Le ministre porte-parole du gouvernement et ministre des Transports ousmane Gaoual Diallo, s’est exprimé sur l’organisation des prochaines élections. Il a mis l’accent sur les contraintes climatiques et les enjeux logistiques qui pèsent sur le calendrier électoral.

Selon lui, le respect des délais est crucial pour éviter un report du scrutin à la fin de l’année en raison de la saison des pluies. «Dans ma compréhension, il faut aller vite avant la saison des pluies. En effet, si on perdait cette période avant la fin du mois de juin, ça veut dire qu’on est parti pour des élections en fin d’année », dit-il.

Le ministre a expliqué qu’il existe « une période où on ne peut pas tenir des élections » en raison « de la pluviométrie très abondante ». Celle-ci complique les déplacements. De plus, elle rend difficile l’acheminement du matériel électoral, notamment dans les zones difficiles d’accès.

Tout en exprimant son souhait de voir le processus avancer rapidement, il a rappelé que la responsabilité du calendrier revient à l’organe en charge des élections. «J’ose espérer que la direction des élections va œuvrer dans ce sens-là. Mais c’est à elle qu’il revient, la paternité, de parler du calendrier. C’est aussi à elle de décider du rythme qu’ils veulent donner à ces élections»,dit-il.

Le ministre a également évoqué la possibilité de coupler les élections législatives et communales. Une option jugée envisageable dans certaines circonscriptions, mais complexe dans d’autres en raison des spécificités du mode de scrutin.

«Il y en a qui pensent qu’il faut coupler les élections législatives et les communales.

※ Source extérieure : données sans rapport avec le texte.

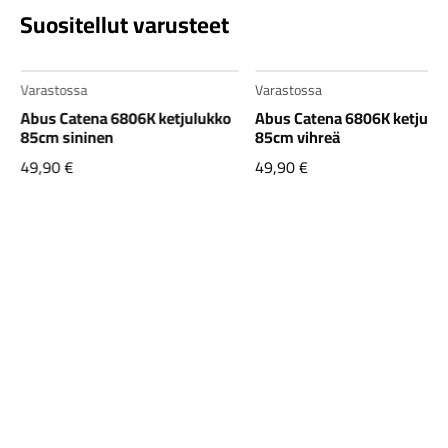
Suositellut varusteet
Varastossa
Varastossa
Abus Catena 6806K ketjulukko
Abus Catena 6806K ketjulu
85cm sininen
85cm vihreä
49,90
€
49,90
€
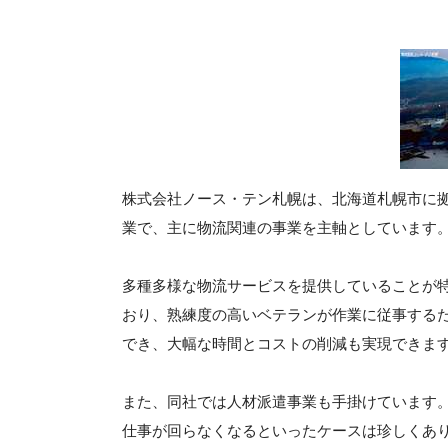
株式会社ノース・テン札幌は、北海道札幌市に拠
業で、主に物流関連の事業を主軸としています
多種多様な物流サービスを提供していることが
おり、熟練度の高いベテランが作業に従事する
でき、大幅な時間とコストの削減も実現できま
また、同社では人材派遣事業も手掛けています
仕事が回らなくなるといったケースは珍しくあ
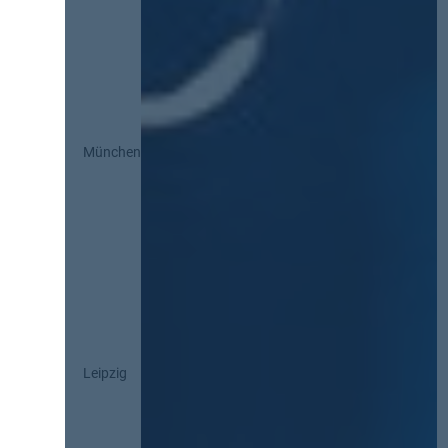
München
Leipzig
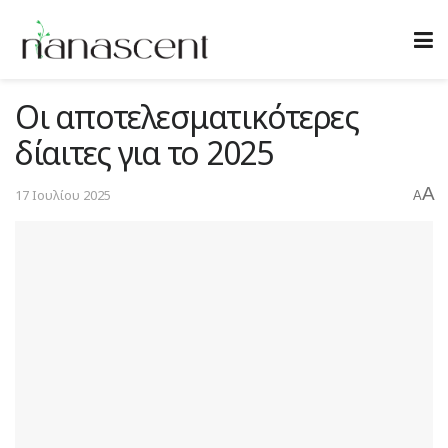
Οι αποτελεσματικότερες
δίαιτες για το 2025
A
17 Ιουλίου 2025
A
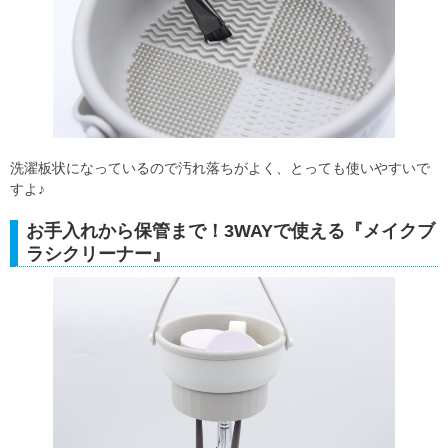
洗濯板状になっているので汚れ落ちがよく、とっても使いやすいで
すよ♪
お手入れから保管まで！3WAYで使える『メイクブ
ラシクリーナー』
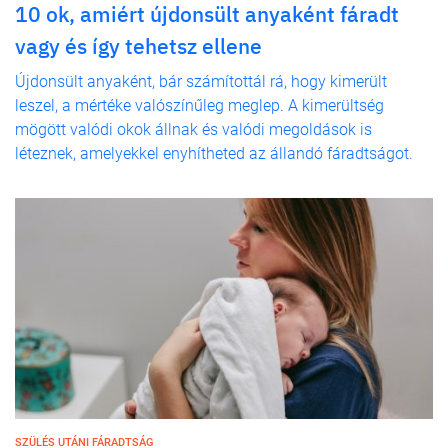
10 ok, amiért újdonsült anyaként fáradt
vagy és így tehetsz ellene
Újdonsült anyaként, bár számítottál rá, hogy kimerült
leszel, a mértéke valószínűleg meglep. A kimerültség
mögött valódi okok állnak és valódi megoldások is
léteznek, amelyekkel enyhítheted az állandó fáradtságot.
SZÜLÉS UTÁNI FÁRADTSÁG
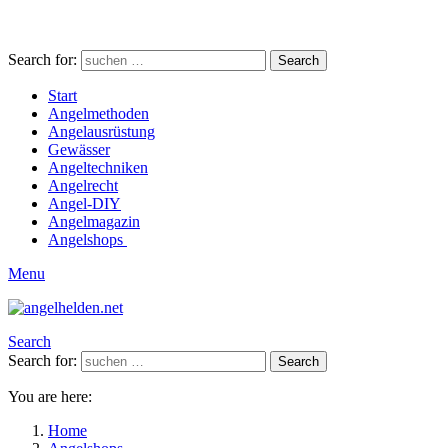
Search for:
Search
Start
Angelmethoden
Angelausrüstung
Gewässer
Angeltechniken
Angelrecht
Angel-DIY
Angelmagazin
Angelshops
Menu
Search
Search for:
Search
You are here:
Home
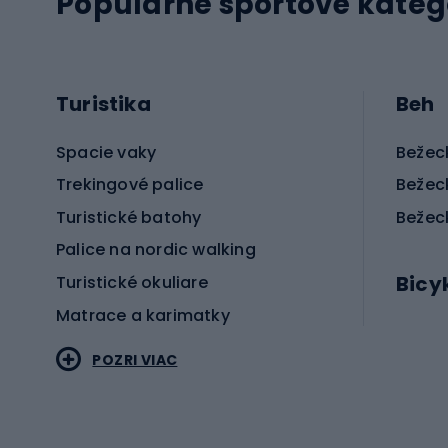
Populárne športové kateg
Turistika
Beh
Spacie vaky
Bežec
Trekingové palice
Bežec
Turistické batohy
Bežec
Palice na nordic walking
Bicy
Turistické okuliare
Matrace a karimatky
Elektr
POZRI VIAC
Bicyk
Sportstyle
Cestn
Oblečenie v športovom štýle
Trekin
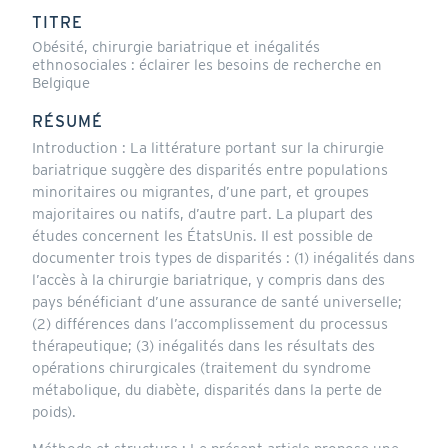
actif)
TITRE
Obésité, chirurgie bariatrique et inégalités
ethnosociales : éclairer les besoins de recherche en
Belgique
RÉSUMÉ
Introduction : La littérature portant sur la chirurgie
bariatrique suggère des disparités entre populations
minoritaires ou migrantes, d’une part, et groupes
majoritaires ou natifs, d’autre part. La plupart des
études concernent les ÉtatsUnis. Il est possible de
documenter trois types de disparités : (1) inégalités dans
l’accès à la chirurgie bariatrique, y compris dans des
pays bénéficiant d’une assurance de santé universelle;
(2) différences dans l’accomplissement du processus
thérapeutique; (3) inégalités dans les résultats des
opérations chirurgicales (traitement du syndrome
métabolique, du diabète, disparités dans la perte de
poids).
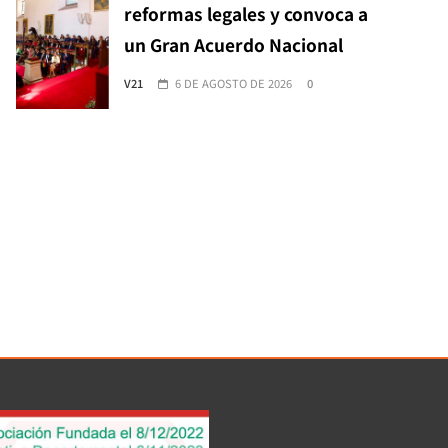
reformas legales y convoca a
un Gran Acuerdo Nacional
V21
6 DE AGOSTO DE 2026
0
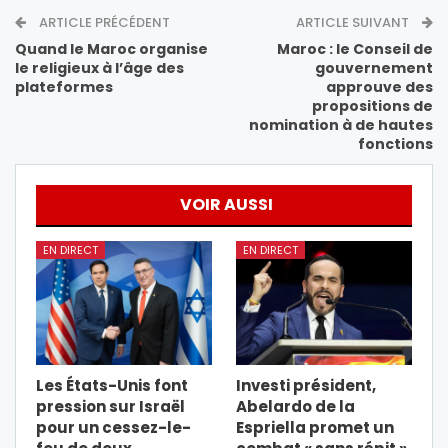
ARTICLE PRÉCÉDENT
ARTICLE SUIVANT
Quand le Maroc organise
Maroc : le Conseil de
le religieux à l’âge des
gouvernement
plateformes
approuve des
propositions de
nomination à de hautes
fonctions
VOIR AUSSI
EN DIRECT
EN DIRECT
Les États-Unis font
Investi président,
pression sur Israël
Abelardo de la
pour un cessez-le-
Espriella promet un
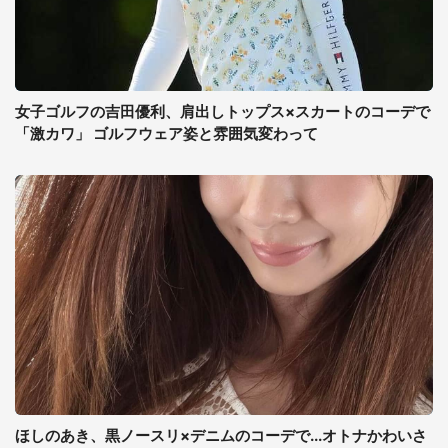
女子ゴルフの吉田優利、肩出しトップス×スカートのコーデで
「激カワ」 ゴルフウェア姿と雰囲気変わって
ほしのあき、黒ノースリ×デニムのコーデで...オトナかわいさ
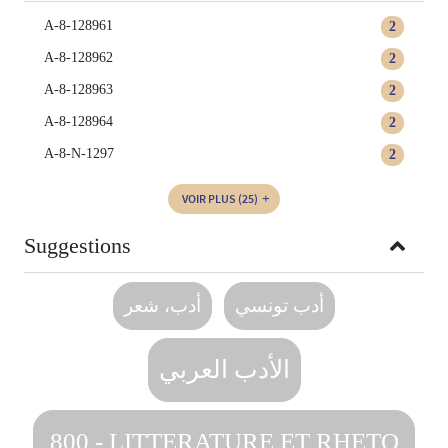
A-8-128961
2
A-8-128962
2
A-8-128963
2
A-8-128964
2
A-8-N-1297
2
VOIR PLUS
(25)
Suggestions
أدب تونسي
أدب، شعر
الأدب العربي
800 - LITTERATURE ET RHETO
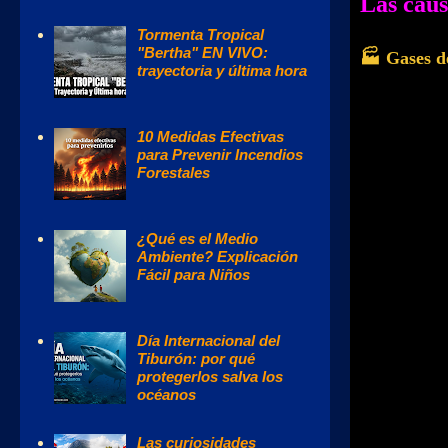
Las caus
Tormenta Tropical
"Bertha" EN VIVO:
🏭 Gases d
trayectoria y última hora
10 Medidas Efectivas
para Prevenir Incendios
Forestales
¿Qué es el Medio
Ambiente? Explicación
Fácil para Niños
Día Internacional del
Tiburón: por qué
protegerlos salva los
océanos
Las curiosidades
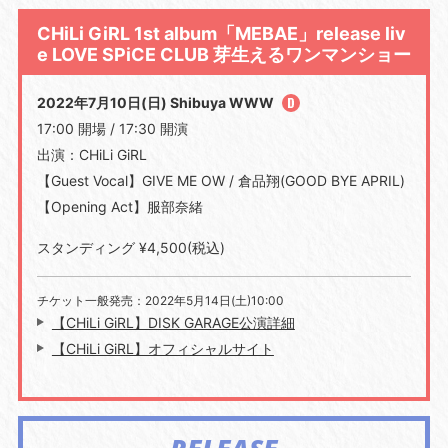
CHiLi GiRL 1st album「MEBAE」release liv
e LOVE SPiCE CLUB 芽生えるワンマンショー
2022年7月10日(日) Shibuya WWW
17:00 開場 / 17:30 開演
出演：CHiLi GiRL
【Guest Vocal】GIVE ME OW / 倉品翔(GOOD BYE APRIL)
【Opening Act】服部奈緒
スタンディング ¥4,500(税込)
チケット一般発売：2022年5月14日(土)10:00
【CHiLi GiRL】DISK GARAGE公演詳細
【CHiLi GiRL】オフィシャルサイト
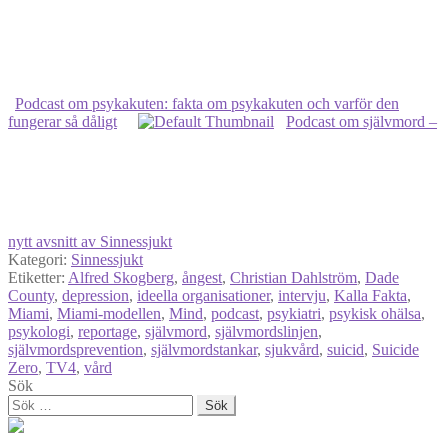
Podcast om psykakuten: fakta om psykakuten och varför den
fungerar så dåligt
Podcast om självmord –
nytt avsnitt av Sinnessjukt
Kategori:
Sinnessjukt
Etiketter:
Alfred Skogberg
,
ångest
,
Christian Dahlström
,
Dade
County
,
depression
,
ideella organisationer
,
intervju
,
Kalla Fakta
,
Miami
,
Miami-modellen
,
Mind
,
podcast
,
psykiatri
,
psykisk ohälsa
,
psykologi
,
reportage
,
självmord
,
självmordslinjen
,
självmordsprevention
,
självmordstankar
,
sjukvård
,
suicid
,
Suicide
Zero
,
TV4
,
vård
Sök
Sök
efter:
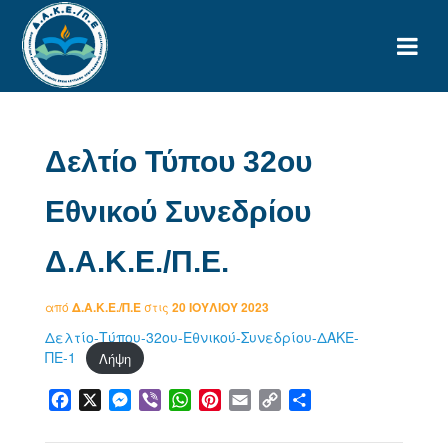
Δελτίο Τύπου 32ου
Εθνικού Συνεδρίου
Δ.Α.Κ.Ε./Π.Ε.
από
Δ.Α.Κ.Ε./Π.Ε
στις
20 ΙΟΥΛΊΟΥ 2023
Δελτίο-Τύπου-32ου-Εθνικού-Συνεδρίου-ΔΑΚΕ-
ΠΕ-1
Λήψη
Facebook
X
Messenger
Viber
WhatsApp
Pinterest
Email
Copy
Μοιραστείτε
Link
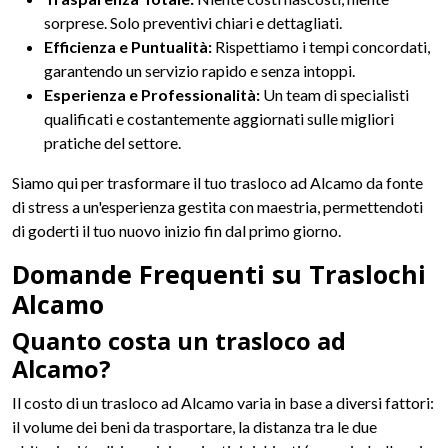
sorprese. Solo preventivi chiari e dettagliati.
Efficienza e Puntualità:
Rispettiamo i tempi concordati,
garantendo un servizio rapido e senza intoppi.
Esperienza e Professionalità:
Un team di specialisti
qualificati e costantemente aggiornati sulle migliori
pratiche del settore.
Siamo qui per trasformare il tuo trasloco ad Alcamo da fonte
di stress a un'esperienza gestita con maestria, permettendoti
di goderti il tuo nuovo inizio fin dal primo giorno.
Domande Frequenti su Traslochi
Alcamo
Quanto costa un trasloco ad
Alcamo?
Il costo di un trasloco ad Alcamo varia in base a diversi fattori:
il volume dei beni da trasportare, la distanza tra le due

C’est peut-être faisable dans certains endroits, mais compliqué dans d’autres compte tenu du mode d’élection»a-t-il laisse entendre.

Il a notamment souligné les défis liés aux nouvelles configurations électorales. « Comme vous le savez, maintenant il y a des localités qui vont avoir deux, voire même trois députés uninominales. Ensuite, il y aura un député national. Le mode électoral peut être compliqué à gérer par endroit»poursuit le ministre.

Malgré ces difficultés, le porte-parole du gouvernement se veut optimiste. Il estime que des solutions existent ailleurs. Il affirme aussi que le pays ne serait pas le seul confronté à ce type de contraintes.

« J’ose espérer que nous ne sommes pas le seul pays confronté à ça, qu’il y a des solutions ailleurs »,expliqué t-il.

Le ministre a tenu à rassurer sur la question du financement du processus électoral. Selon lui, les ressources nécessaires sont déjà mobilisées.

« Ce qui est clair, c’est que les moyens sont dégagés ».

Il a insisté sur le fait que le pays finance ses élections sur fonds propres, gage selon lui d’indépendance et de crédibilité. « L’autonomie de notre pays a financé ses propres élections à travers son budget. C’est aussi une garantie d’indépendance et de qualité de ce que nous faisons»a-t-il laisse entendre.